Greek Veggie Pasta Salad
Makes: 6 servings
12 ounces whole wheat rotini (or other medium-sized pasta), cooked and drained 1 small red onion, diced 1 cup cherry tomatoes, halved 1 red bell pepper, diced 1/2 cucumber, diced 1/2 cup halved black olives, green olives, or a combo of both 1/2 cup fresh minced parsley 2 tablespoons fresh minced dill Zest and juice of one lemon 1 cup crumbled feta cheese 1 can chickpeas, drained and rinsed 2/3 cup Greek salad dressing Salt and pepper, to taste
Combine all the ingredients, except the salt and pepper, in a large mixing bowl. Mix until evenly distributed. Taste, and add salt, and pepper if necessary.

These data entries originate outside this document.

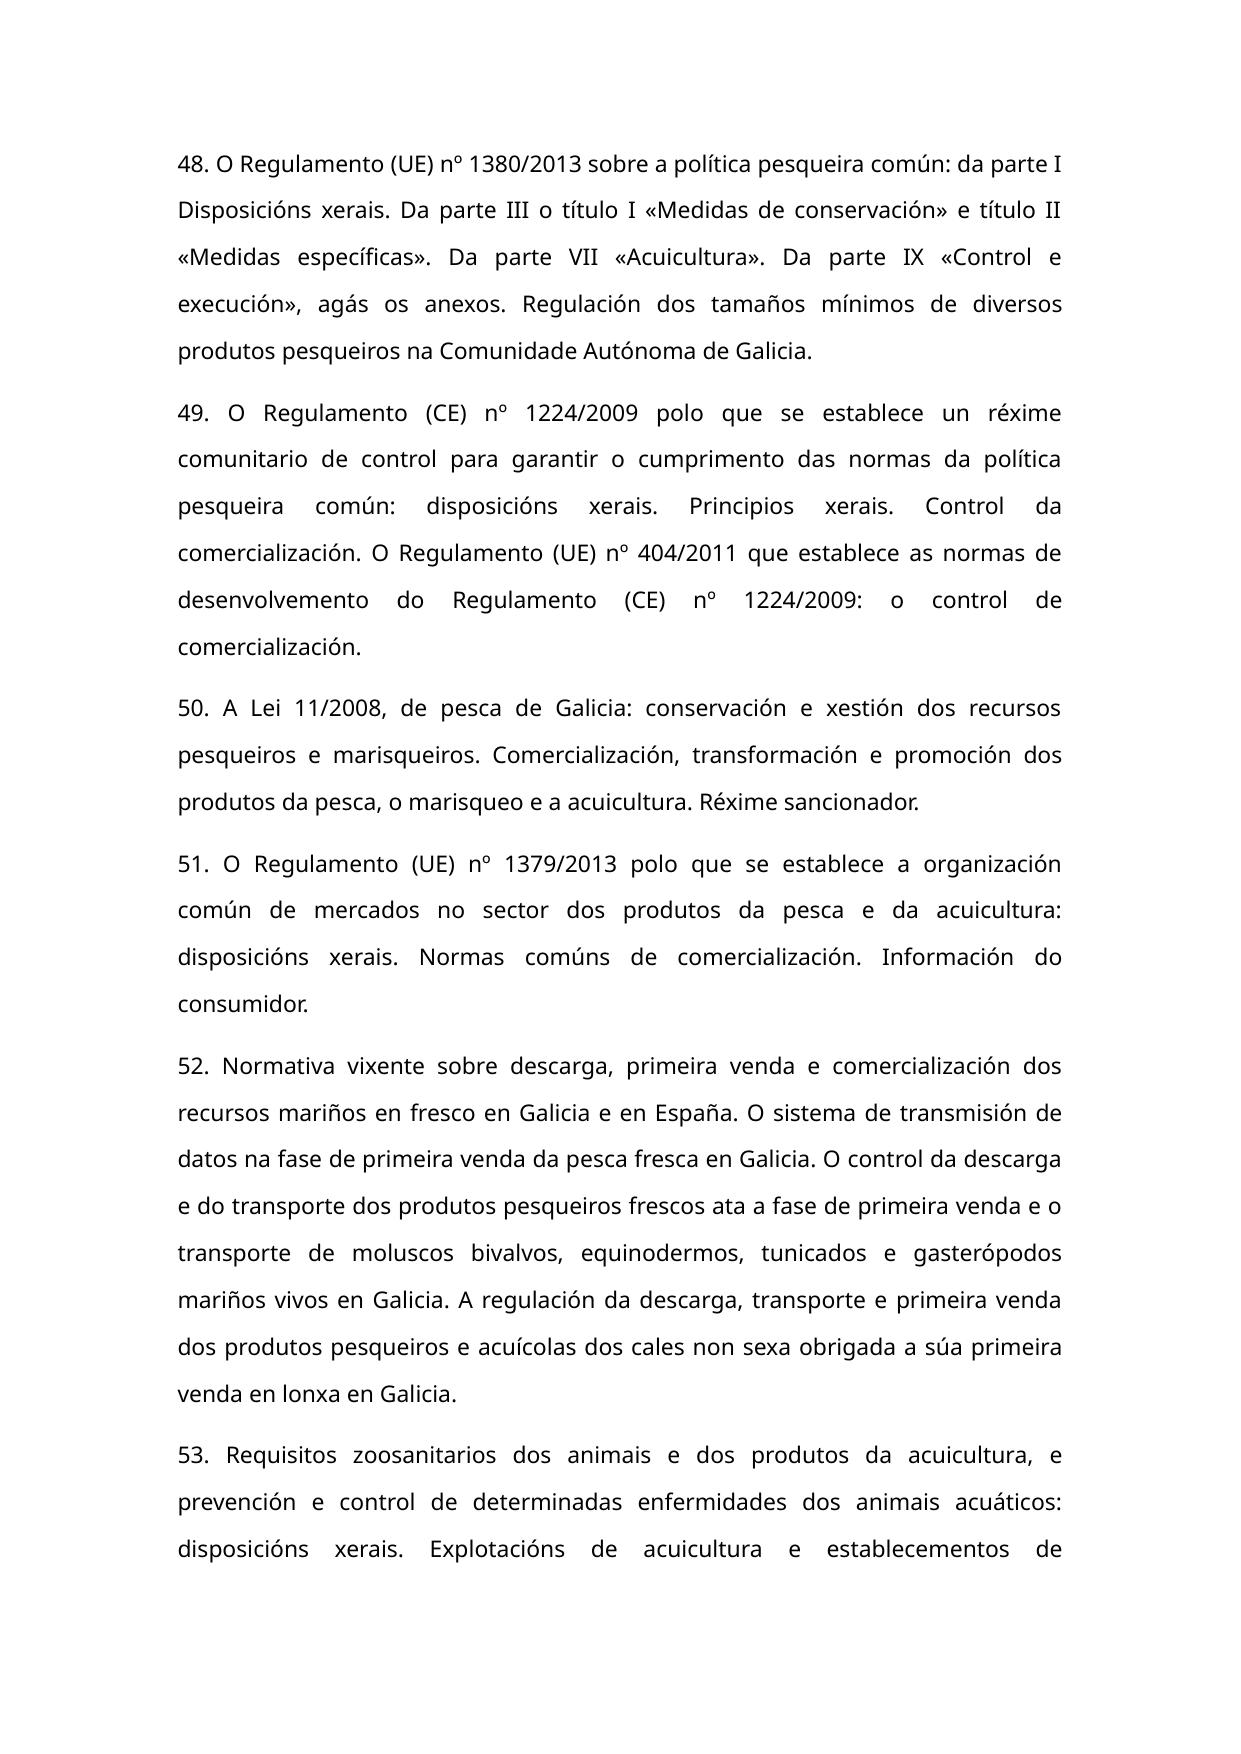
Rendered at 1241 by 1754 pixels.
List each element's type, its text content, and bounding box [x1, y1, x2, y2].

text 48. O Regulamento (UE) nº 1380/2013 sobre a política pesqueira común: da parte I Disposicións xerais. Da parte III o título I «Medidas de conservación» e título II «Medidas específicas». Da parte VII «Acuicultura». Da parte IX «Control e execución», agás os anexos. Regulación dos tamaños mínimos de diversos produtos pesqueiros na Comunidade Autónoma de Galicia. [177, 148, 1063, 366]
text 51. O Regulamento (UE) nº 1379/2013 polo que se establece a organización común de mercados no sector dos produtos da pesca e da acuicultura: disposicións xerais. Normas comúns de comercialización. Información do consumidor. [177, 848, 1063, 1019]
text 50. A Lei 11/2008, de pesca de Galicia: conservación e xestión dos recursos pesqueiros e marisqueiros. Comercialización, transformación e promoción dos produtos da pesca, o marisqueo e a acuicultura. Réxime sancionador. [177, 692, 1063, 817]
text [177, 1439, 1063, 1564]
text 52. Normativa vixente sobre descarga, primeira venda e comercialización dos recursos mariños en fresco en Galicia e en España. O sistema de transmisión de datos na fase de primeira venda da pesca fresca en Galicia. O control da descarga e do transporte dos produtos pesqueiros frescos ata a fase de primeira venda e o transporte de moluscos bivalvos, equinodermos, tunicados e gasterópodos mariños vivos en Galicia. A regulación da descarga, transporte e primeira venda dos produtos pesqueiros e acuícolas dos cales non sexa obrigada a súa primeira venda en lonxa en Galicia. [177, 1050, 1063, 1409]
text 49. O Regulamento (CE) nº 1224/2009 polo que se establece un réxime comunitario de control para garantir o cumprimento das normas da política pesqueira común: disposicións xerais. Principios xerais. Control da comercialización. O Regulamento (UE) nº 404/2011 que establece as normas de desenvolvemento do Regulamento (CE) nº 1224/2009: o control de comercialización. [177, 397, 1063, 662]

Eat immediately, or let flavors meld in the fridge overnight for the best flavor. Notes
The salad may seem wet after you’ve mixed it, but the pasta and chickpeas will quickly absorb the dressing as it rests. Check the ingredients on the store-bought Greek salad dressing to make sure nothing “yucky” is in it. Or, make your own by whisking together 1/3 cup extra virgin olive oil, 1/3 cup red wine vinegar, 1 teaspoon dried oregano, 1 teaspoon garlic powder, 2 tablespoons lemon juice, plus salt and pepper to taste.